Banda larga: Italia ancora in ritardo

Un impegno che deve essere prioritario per tutti gli stati della Comunità, considerando che l’economia moderna si fonde proprio sulle tecnologie dell’informazione e della comunicazione, le stesse che rappresentano il 50% della crescita di produttività in Europa. In questo contesto, l’Italia, con un tasso di penetrazione della banda larga del 13,2%, permane purtroppo al di sotto della media europea e decisamente al di sotto della media dei quindici Stati membri, superiore al 16,6%. A parlare del difficile rapporto del Belpaese con la banda larga è Viviane Reding, commissario Ue per la società dell’informazione e i media, nel corso di un intervento nell’aula del Senato italiano.

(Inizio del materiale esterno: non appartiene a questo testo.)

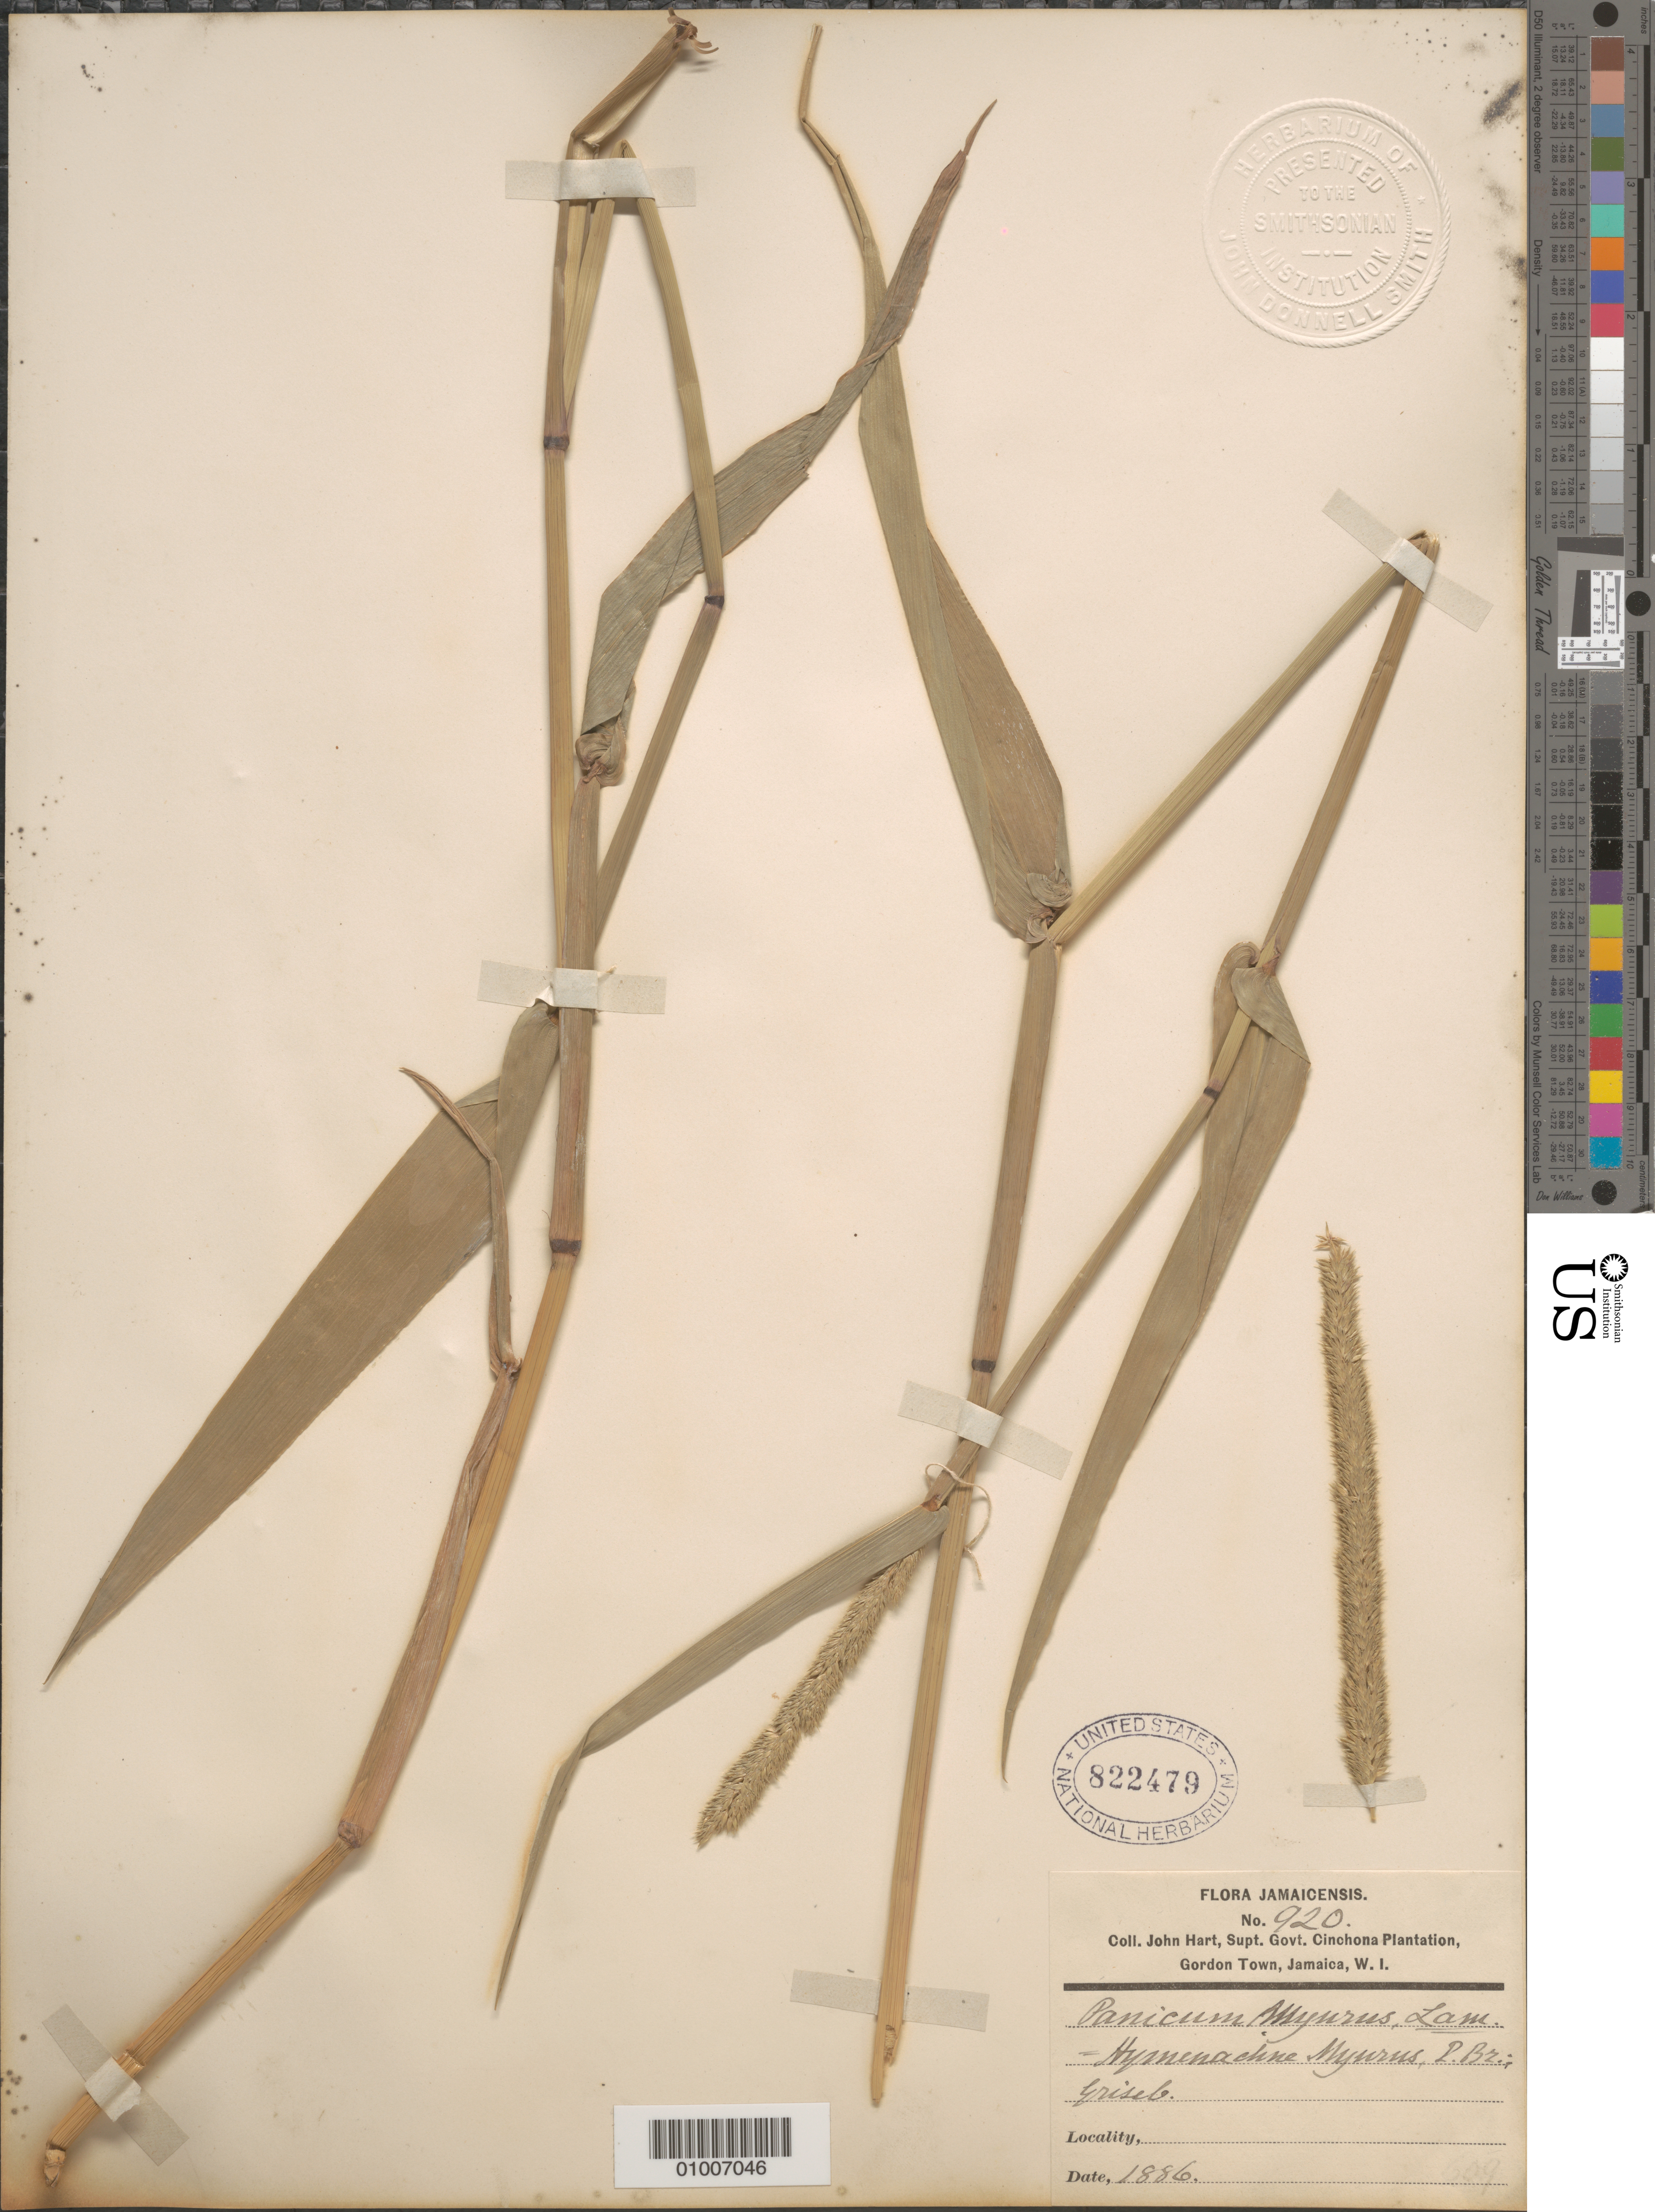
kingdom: Plantae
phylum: Tracheophyta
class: Liliopsida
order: Poales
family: Poaceae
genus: Hymenachne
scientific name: Hymenachne amplexicaulis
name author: (Rudge) Nees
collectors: J. Hart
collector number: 920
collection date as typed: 1886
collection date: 1886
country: Jamaica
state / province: Saint Andrew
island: Jamaica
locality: Gordon Town, Supt. Govt. Cinchona Plantation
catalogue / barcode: US 822479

A preoccupare è anche la copertura geografica della banda larga, pari all’87% del paese: una percentuale molto più bassa della media dell’Unione europea. Come sottolineato dalla Reding, la copertura è concentrata nelle aree urbane, mentre nelle zone rurali è nettamente inferiore. Inoltre, se la percentuale degli investimenti connessi alle tecnologie dell’informazione e della comunicazione sul totale della ricerca e sviluppo è solo leggermente inferiore alla media europea (25%), gli investimenti complessivi in ricerca e sviluppo da parte delle imprese è meno della metà della media (0,3%). "In questo settore – ha commentato Viviane Reding – meno investimenti in ricerca significa minore competitività". Positivo invece il bilancio relativo alla fornitura di servizi di e-Government (60%), superiore alla media dell’Unione europea (40%), anche il loro utilizzo va a rilento. I cittadini italiani, infatti, vi ricorrono meno che nel resto d’Europa. La regolamentazione delle tecnologie dell’informazione e della comunicazione e, in particolare, delle comunicazioni elettroniche, appare quindi come condizione essenziale per favorire investimenti in innovazione, lanciare nuovi servizi e avere prezzi più competitivi.